Il faut noter qu’au moment des festivités marquant la fin de chaque année civile, le président du parti YELEMA effectue une sortie au plus près des troupes maliennes sur le terrain pour vivre le passage vers l’année nouvelle avec eux. C’était le cas en 2017 à Gao et l’année dernière à Sevaré ( région de Mopti). Pourtant, le courriel de l’ancien ministre de la ville précise que ces sorties militarisées ont fait des émules au niveau de l’Etat depuis l’année écoulée. A cet effet plusieurs responsables se sont rendus à Tombouctou et cette fois ci à Sevaré. Le Ministre de la défense lui-même s’est rendu cette année à Nara.
Le mythique maire de la commune 4 de Bamako qu’il fut, tire ses conclusions en ces termes : « Il est incompréhensible que ce que des responsables publics réalisent sur le financement du budget national, puisse être interdit à une personnalité qui utilise ses propres moyens pour voyager et organiser une réception destinée à agrémenter quelque peu les moments de jeunes gens qui se sacrifient pour le pays. L’armée doit être une cause nationale et toutes les initiatives permettant de renforcer le sentiment d’être soutenus chez nos militaires et de les rapprocher du peuple et de ses dirigeants doit être encouragée, sans considération partisane ni d’aucune autre sorte. »

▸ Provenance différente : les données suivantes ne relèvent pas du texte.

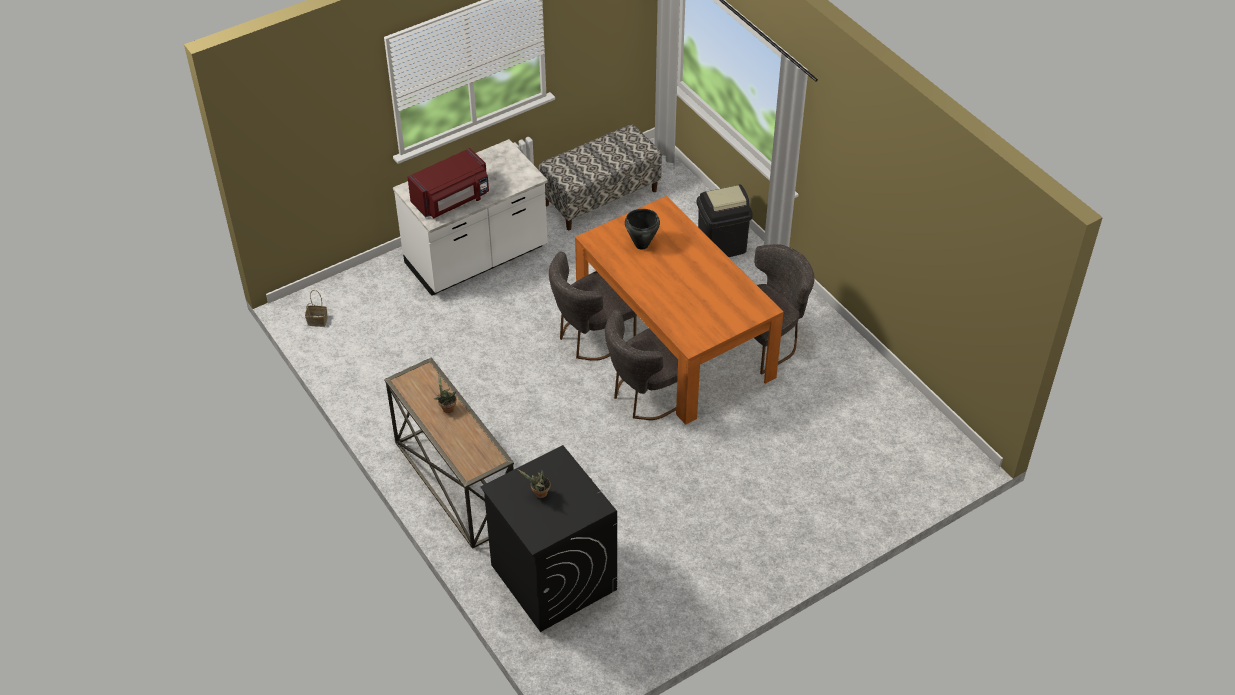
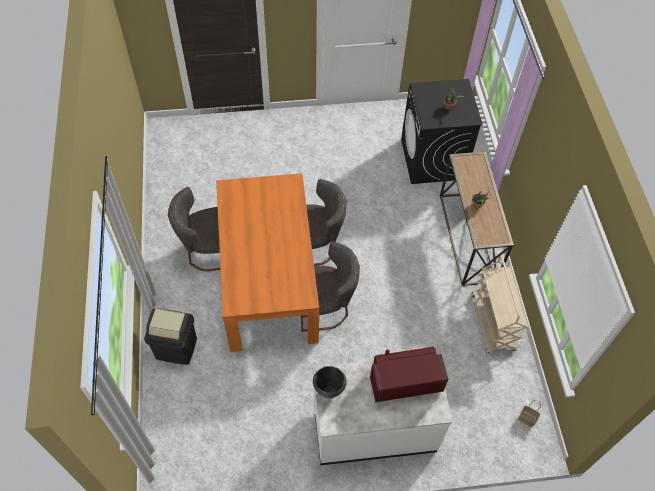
camera: 155 degrees left, 10 degrees up
bench [538,124,662,230] -> none
black cooking pot [625,209,660,249] -> black cooking pot moved to [313,366,347,398]
none -> beige cart [472,256,528,354]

Le leader en chef de YELEMA déplore que ce « sabotage » des autorités militaires basées à Bamako. Mieux , sa mise à minorité pour la fête du 31 prend le contre-pied des discours de rassemblement et d’unité prononcés par les autorités Gouvernementales. Raison pour laquelle il invite par conséquent les décideurs maliens à « se ressaisir afin d’éviter des situations de ce type à l’avenir » .
Et de suggérer qu’ils adoptent un état d’esprit inverse allant dans le sens d’un rapprochement des FAMA auprès des maliens. Cette sortie risque de faire grand bruit dans la sphère politique malienne.